E uma tatuagem procedida na adolescência, quando o tatuado ainda é incapaz – não tem discernimento para os atos da vida civil –, irá puni-lo para o resto de sua vida? Não esqueçamos que não existe pena perpétua. Ainda mais uma que se submete a um menor de idade!

 

E, ainda, Deus (ou a natureza), quando marca alguém com vitiligo ou mancha (como a da perna da cantora Angélica), estaria interferindo, então, no exercício da função profissional do indivíduo? Estaria excluindo-o do exercício de determinadas funções?

 

Temos por dignidade humana: o atributo decorrente da razão (faculdade pela qual o indivíduo é capaz de autodeterminar-se, ou seja, dar-se os destinos da própria existência), que consiste em ter cada ser humano como fim em si mesmo (não como meio para os fins de outrem), portanto, como insubstituível.
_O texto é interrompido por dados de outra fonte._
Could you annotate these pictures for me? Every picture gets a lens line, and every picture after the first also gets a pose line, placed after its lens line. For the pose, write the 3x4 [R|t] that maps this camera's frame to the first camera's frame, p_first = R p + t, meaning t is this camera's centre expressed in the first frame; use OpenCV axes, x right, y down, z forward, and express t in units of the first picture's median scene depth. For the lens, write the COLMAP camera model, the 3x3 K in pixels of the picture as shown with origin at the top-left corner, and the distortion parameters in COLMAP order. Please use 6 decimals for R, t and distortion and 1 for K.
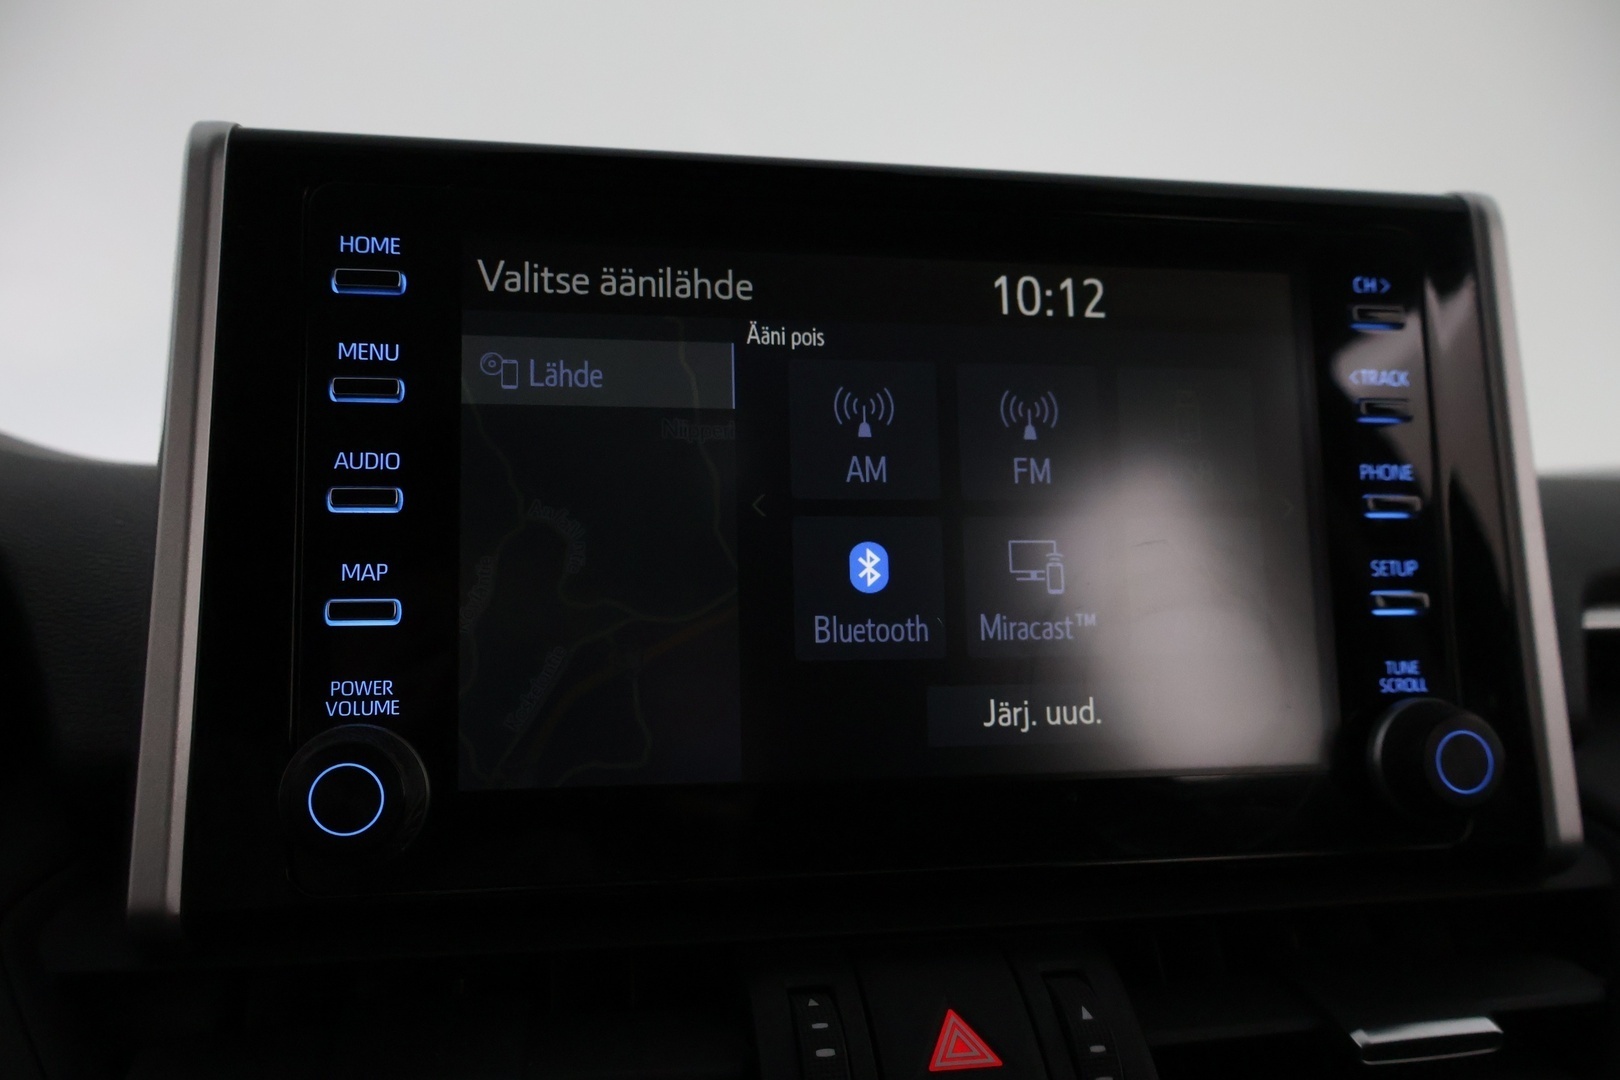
lens RADIAL K [[1358.1, 0, 805.5], [0, 1358.1, 539.9], [0, 0, 1]] dist [-0.001925, 0.004355]
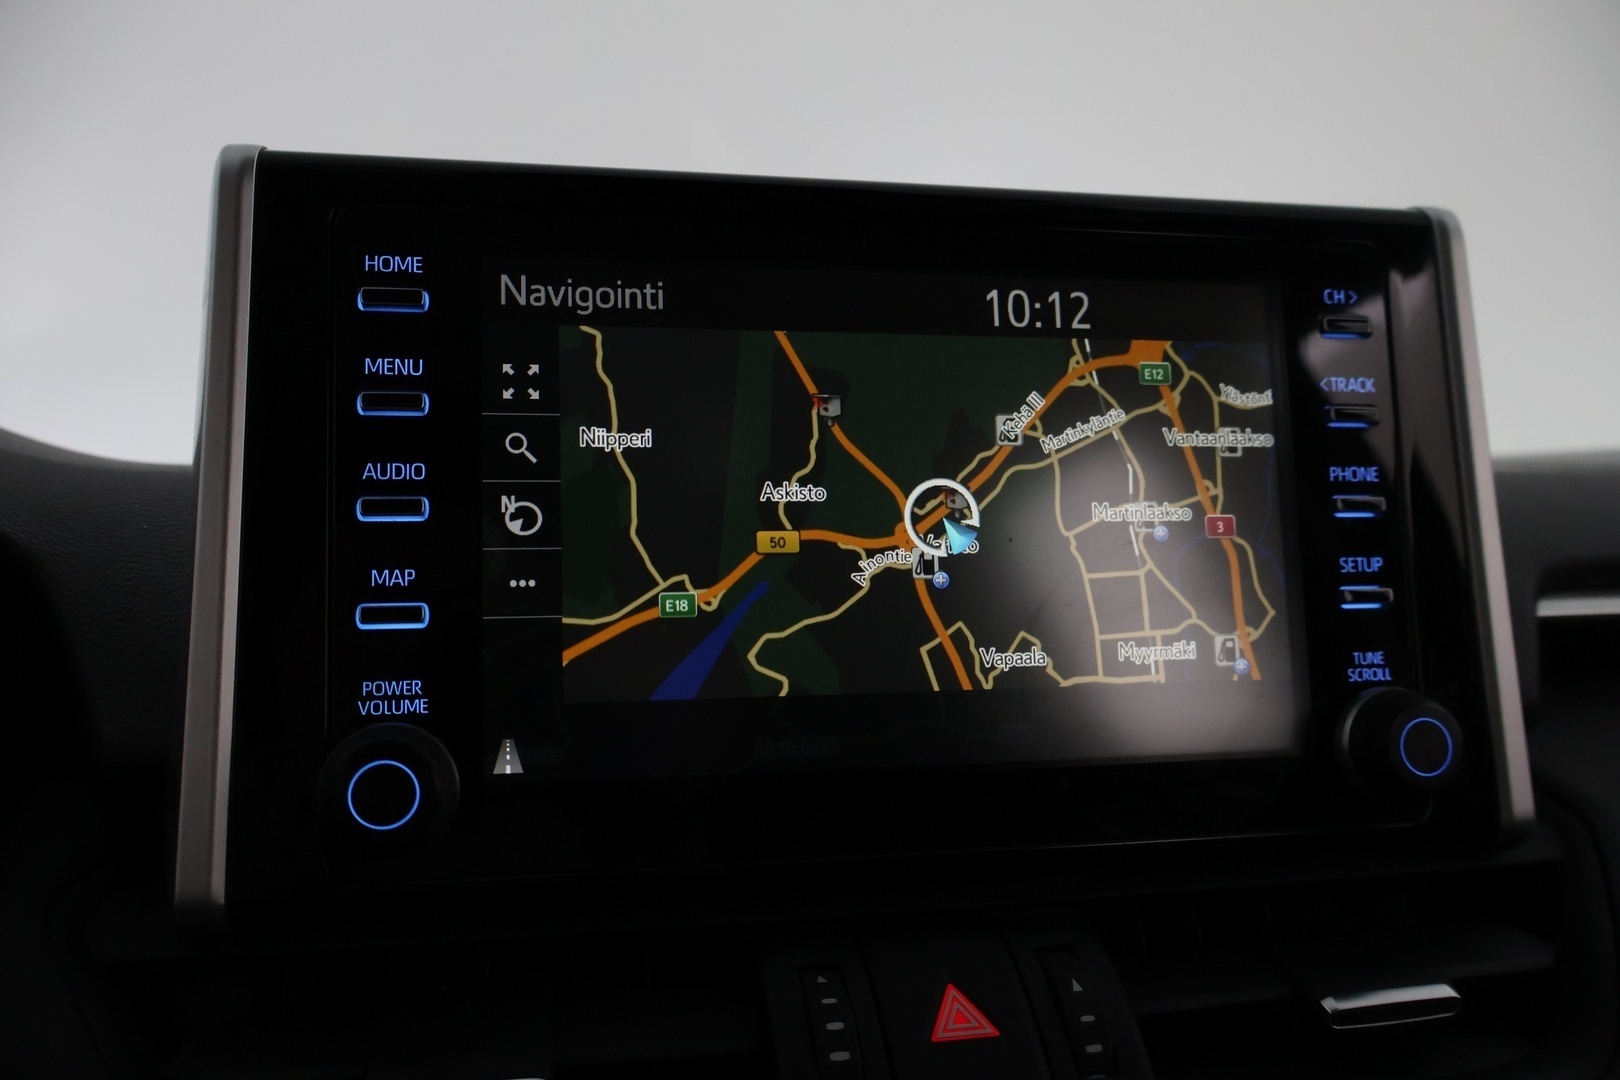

A efetivação da dignidade exige que lhe seja garantida a liberdade de autodeterminação segundo a razão e disponibilizado um mínimo existencial viabilizador da plenitude vital.

 

Destarte, a tatuagem não pode ser uma técnica institucionalizada (negativa ou positivamente) pelo Estado, sob pena de se afrontar a dignidade humana, seja por forçar alguém a se submeter ao que não deseja, seja por discriminar a pessoa por um julgamento (fazer a tatuagem) que só compete a ela.

 

Por tudo isso, concluímos: a tatuagem, que sequer chega a impedir os movimentos físicos (menos ainda os mentais), não pode ser óbice à assunção de quaisquer cargos público, o que inclui os militares – pois, em nenhum caso (tatuagem espontânea ou forçada), a marca interfere na eficiência do exercício da função pública, prejudica a imagem da instituição das Forças Armadas ou da República Federativa do Brasil, ofende os bons costumes, nem desonra o portador –, devendo permanecer a disposição do próprio corpo na esfera da intimidade pessoal do tatuado.